= Beginning of Section =

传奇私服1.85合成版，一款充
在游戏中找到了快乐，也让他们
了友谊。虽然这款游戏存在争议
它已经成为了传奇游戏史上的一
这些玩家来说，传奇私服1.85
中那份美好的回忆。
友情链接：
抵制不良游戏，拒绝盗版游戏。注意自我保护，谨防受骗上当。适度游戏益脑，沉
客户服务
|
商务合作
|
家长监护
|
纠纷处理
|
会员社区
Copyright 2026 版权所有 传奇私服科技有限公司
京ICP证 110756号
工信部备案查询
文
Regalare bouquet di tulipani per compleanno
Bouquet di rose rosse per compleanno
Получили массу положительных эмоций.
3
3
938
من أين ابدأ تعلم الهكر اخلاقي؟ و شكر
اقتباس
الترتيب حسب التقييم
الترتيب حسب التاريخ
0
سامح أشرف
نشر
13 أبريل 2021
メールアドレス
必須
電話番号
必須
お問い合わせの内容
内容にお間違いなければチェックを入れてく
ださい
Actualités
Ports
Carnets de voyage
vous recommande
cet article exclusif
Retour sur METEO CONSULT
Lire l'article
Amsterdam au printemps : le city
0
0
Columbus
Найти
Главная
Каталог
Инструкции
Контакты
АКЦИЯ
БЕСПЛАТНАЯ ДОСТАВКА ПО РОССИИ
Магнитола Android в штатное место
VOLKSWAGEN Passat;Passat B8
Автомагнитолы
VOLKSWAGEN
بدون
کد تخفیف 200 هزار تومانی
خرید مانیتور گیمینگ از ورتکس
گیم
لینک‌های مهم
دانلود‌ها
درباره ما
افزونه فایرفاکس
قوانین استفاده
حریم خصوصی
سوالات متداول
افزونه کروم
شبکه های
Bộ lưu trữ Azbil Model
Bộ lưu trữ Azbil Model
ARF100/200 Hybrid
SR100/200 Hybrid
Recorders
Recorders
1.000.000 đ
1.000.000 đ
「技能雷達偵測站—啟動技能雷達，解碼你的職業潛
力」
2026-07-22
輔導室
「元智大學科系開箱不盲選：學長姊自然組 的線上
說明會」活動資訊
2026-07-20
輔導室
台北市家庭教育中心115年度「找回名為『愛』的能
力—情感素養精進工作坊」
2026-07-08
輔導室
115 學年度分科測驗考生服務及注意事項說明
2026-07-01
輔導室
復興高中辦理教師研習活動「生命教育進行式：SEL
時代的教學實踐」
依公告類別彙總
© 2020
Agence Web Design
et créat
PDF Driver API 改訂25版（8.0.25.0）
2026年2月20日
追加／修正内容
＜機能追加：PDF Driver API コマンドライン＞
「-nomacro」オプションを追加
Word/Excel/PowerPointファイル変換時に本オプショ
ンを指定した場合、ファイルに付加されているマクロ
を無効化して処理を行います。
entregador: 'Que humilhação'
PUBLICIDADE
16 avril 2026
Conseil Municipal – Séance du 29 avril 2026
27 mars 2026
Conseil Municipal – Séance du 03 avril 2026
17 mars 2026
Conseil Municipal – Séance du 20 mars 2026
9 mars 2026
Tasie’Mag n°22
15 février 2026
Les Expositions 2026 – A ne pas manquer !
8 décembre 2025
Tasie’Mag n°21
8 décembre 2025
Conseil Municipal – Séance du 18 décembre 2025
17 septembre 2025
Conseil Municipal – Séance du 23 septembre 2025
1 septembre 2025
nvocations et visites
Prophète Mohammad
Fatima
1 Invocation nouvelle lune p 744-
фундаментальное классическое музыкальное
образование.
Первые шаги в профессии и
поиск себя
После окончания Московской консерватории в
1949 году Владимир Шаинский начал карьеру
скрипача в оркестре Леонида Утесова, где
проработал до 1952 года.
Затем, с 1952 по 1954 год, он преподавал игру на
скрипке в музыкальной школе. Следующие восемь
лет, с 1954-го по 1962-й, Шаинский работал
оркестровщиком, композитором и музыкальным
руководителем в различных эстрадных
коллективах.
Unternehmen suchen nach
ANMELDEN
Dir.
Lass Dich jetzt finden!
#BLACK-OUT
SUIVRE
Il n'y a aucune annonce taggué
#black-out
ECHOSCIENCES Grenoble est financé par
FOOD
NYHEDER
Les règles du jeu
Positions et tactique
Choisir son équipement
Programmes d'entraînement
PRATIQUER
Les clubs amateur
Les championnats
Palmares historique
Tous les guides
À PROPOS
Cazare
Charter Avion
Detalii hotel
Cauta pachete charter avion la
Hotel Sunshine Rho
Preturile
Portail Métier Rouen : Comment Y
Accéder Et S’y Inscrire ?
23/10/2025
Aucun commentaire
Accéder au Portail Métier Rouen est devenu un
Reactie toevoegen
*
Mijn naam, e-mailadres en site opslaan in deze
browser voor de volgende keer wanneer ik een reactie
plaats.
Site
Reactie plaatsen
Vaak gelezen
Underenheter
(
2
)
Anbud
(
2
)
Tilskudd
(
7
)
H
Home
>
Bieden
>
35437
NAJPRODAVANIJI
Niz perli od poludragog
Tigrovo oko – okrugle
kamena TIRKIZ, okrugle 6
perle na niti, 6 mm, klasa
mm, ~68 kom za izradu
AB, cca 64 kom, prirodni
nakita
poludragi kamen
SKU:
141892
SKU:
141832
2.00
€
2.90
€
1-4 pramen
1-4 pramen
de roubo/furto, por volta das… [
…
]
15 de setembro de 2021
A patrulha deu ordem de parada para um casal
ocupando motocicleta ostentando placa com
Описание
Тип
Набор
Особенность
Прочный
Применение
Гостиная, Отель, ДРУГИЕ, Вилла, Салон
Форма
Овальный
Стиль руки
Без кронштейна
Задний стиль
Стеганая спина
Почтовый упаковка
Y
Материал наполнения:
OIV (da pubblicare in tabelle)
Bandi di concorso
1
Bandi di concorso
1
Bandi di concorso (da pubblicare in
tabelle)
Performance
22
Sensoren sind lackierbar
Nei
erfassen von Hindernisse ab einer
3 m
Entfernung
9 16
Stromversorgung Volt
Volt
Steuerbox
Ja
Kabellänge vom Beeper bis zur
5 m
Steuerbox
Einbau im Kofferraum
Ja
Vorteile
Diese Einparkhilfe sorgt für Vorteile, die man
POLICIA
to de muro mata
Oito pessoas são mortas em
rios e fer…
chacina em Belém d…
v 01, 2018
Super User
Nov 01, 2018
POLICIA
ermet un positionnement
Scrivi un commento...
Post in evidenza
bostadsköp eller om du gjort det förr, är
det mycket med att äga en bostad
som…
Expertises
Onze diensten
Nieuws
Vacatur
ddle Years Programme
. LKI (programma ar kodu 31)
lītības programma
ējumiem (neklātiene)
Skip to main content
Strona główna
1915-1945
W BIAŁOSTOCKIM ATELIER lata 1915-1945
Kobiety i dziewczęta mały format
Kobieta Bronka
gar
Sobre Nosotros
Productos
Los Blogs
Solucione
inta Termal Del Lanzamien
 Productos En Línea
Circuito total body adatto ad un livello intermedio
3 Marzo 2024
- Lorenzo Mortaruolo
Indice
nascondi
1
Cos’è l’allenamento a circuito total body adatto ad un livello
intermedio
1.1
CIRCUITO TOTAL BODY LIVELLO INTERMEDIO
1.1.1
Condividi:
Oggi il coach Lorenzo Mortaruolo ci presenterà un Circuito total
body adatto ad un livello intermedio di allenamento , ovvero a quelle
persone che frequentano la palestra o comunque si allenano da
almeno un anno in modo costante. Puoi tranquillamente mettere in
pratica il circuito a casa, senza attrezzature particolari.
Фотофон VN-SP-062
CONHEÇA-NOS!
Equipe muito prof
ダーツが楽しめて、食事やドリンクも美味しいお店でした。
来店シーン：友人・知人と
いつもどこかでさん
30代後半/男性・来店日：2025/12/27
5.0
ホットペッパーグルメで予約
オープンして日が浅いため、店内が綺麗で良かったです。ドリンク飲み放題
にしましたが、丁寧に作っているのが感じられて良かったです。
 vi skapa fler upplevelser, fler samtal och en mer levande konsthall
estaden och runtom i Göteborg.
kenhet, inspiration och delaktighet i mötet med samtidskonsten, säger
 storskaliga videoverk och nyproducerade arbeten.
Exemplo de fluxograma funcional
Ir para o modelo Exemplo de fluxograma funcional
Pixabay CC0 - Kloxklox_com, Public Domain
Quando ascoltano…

= End of Section =

- [WHAT TO WORK ON]: Restate exactly the records above from their first line through the line that holds "9 mars 2026", please, including both and leaving out all others.

- [EXERCISE RESPONSE]:
传奇私服1.85合成版，一款充
在游戏中找到了快乐，也让他们
了友谊。虽然这款游戏存在争议
它已经成为了传奇游戏史上的一
这些玩家来说，传奇私服1.85
中那份美好的回忆。
友情链接：
抵制不良游戏，拒绝盗版游戏。注意自我保护，谨防受骗上当。适度游戏益脑，沉
客户服务
|
商务合作
|
家长监护
|
纠纷处理
|
会员社区
Copyright 2026 版权所有 传奇私服科技有限公司
京ICP证 110756号
工信部备案查询
文
Regalare bouquet di tulipani per compleanno
Bouquet di rose rosse per compleanno
Получили массу положительных эмоций.
3
3
938
من أين ابدأ تعلم الهكر اخلاقي؟ و شكر
اقتباس
الترتيب حسب التقييم
الترتيب حسب التاريخ
0
سامح أشرف
نشر
13 أبريل 2021
メールアドレス
必須
電話番号
必須
お問い合わせの内容
内容にお間違いなければチェックを入れてく
ださい
Actualités
Ports
Carnets de voyage
vous recommande
cet article exclusif
Retour sur METEO CONSULT
Lire l'article
Amsterdam au printemps : le city
0
0
Columbus
Найти
Главная
Каталог
Инструкции
Контакты
АКЦИЯ
БЕСПЛАТНАЯ ДОСТАВКА ПО РОССИИ
Магнитола Android в штатное место
VOLKSWAGEN Passat;Passat B8
Автомагнитолы
VOLKSWAGEN
بدون
کد تخفیف 200 هزار تومانی
خرید مانیتور گیمینگ از ورتکس
گیم
لینک‌های مهم
دانلود‌ها
درباره ما
افزونه فایرفاکس
قوانین استفاده
حریم خصوصی
سوالات متداول
افزونه کروم
شبکه های
Bộ lưu trữ Azbil Model
Bộ lưu trữ Azbil Model
ARF100/200 Hybrid
SR100/200 Hybrid
Recorders
Recorders
1.000.000 đ
1.000.000 đ
「技能雷達偵測站—啟動技能雷達，解碼你的職業潛
力」
2026-07-22
輔導室
「元智大學科系開箱不盲選：學長姊自然組 的線上
說明會」活動資訊
2026-07-20
輔導室
台北市家庭教育中心115年度「找回名為『愛』的能
力—情感素養精進工作坊」
2026-07-08
輔導室
115 學年度分科測驗考生服務及注意事項說明
2026-07-01
輔導室
復興高中辦理教師研習活動「生命教育進行式：SEL
時代的教學實踐」
依公告類別彙總
© 2020
Agence Web Design
et créat
PDF Driver API 改訂25版（8.0.25.0）
2026年2月20日
追加／修正内容
＜機能追加：PDF Driver API コマンドライン＞
「-nomacro」オプションを追加
Word/Excel/PowerPointファイル変換時に本オプショ
ンを指定した場合、ファイルに付加されているマクロ
を無効化して処理を行います。
entregador: 'Que humilhação'
PUBLICIDADE
16 avril 2026
Conseil Municipal – Séance du 29 avril 2026
27 mars 2026
Conseil Municipal – Séance du 03 avril 2026
17 mars 2026
Conseil Municipal – Séance du 20 mars 2026
9 mars 2026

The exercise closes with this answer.